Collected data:
-*-

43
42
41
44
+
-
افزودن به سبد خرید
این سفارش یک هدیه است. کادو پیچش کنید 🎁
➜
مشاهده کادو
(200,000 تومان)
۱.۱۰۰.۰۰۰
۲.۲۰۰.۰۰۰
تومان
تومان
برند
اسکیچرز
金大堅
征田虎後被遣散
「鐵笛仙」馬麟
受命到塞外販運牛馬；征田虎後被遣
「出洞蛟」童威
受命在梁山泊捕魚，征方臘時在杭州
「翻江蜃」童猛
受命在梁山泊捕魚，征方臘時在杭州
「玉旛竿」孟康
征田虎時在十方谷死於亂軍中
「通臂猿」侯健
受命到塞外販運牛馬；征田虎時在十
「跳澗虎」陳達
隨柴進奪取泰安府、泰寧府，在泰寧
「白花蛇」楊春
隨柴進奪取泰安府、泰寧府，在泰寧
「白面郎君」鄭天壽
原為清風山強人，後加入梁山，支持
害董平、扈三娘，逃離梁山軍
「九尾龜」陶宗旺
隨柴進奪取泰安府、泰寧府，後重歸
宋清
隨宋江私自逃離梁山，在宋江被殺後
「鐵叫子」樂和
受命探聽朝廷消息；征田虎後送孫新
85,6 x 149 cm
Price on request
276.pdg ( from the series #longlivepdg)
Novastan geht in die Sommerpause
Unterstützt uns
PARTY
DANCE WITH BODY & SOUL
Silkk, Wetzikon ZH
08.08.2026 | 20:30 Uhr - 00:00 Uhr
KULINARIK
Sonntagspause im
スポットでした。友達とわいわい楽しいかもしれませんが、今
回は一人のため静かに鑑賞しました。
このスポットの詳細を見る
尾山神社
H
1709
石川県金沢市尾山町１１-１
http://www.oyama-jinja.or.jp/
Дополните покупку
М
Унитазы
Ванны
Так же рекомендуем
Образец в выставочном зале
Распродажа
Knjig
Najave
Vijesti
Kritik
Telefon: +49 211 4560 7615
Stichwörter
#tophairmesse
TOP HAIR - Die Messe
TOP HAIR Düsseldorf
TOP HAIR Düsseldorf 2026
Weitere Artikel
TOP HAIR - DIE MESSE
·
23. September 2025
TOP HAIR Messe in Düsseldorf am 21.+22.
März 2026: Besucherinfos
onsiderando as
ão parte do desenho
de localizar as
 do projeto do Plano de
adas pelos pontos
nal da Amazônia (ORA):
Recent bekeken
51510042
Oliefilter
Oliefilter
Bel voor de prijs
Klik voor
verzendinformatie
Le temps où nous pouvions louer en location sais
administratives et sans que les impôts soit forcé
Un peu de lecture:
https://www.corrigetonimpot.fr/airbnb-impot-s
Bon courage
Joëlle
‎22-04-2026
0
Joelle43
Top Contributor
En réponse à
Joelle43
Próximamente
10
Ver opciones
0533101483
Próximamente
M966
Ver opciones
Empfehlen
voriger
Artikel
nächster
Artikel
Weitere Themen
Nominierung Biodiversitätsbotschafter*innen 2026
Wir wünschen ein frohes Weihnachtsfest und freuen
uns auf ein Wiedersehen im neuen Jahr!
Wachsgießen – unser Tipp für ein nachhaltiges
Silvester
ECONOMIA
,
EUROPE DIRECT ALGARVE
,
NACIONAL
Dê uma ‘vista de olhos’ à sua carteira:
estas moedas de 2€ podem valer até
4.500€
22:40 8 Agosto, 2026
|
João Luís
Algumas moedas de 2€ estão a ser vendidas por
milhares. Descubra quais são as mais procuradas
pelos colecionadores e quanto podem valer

-*-

§ THE PROBLEM
Please copy every line of the records above in which "Düsseldorf" appears.

§ RESULT
TOP HAIR Düsseldorf
TOP HAIR Düsseldorf 2026
TOP HAIR Messe in Düsseldorf am 21.+22.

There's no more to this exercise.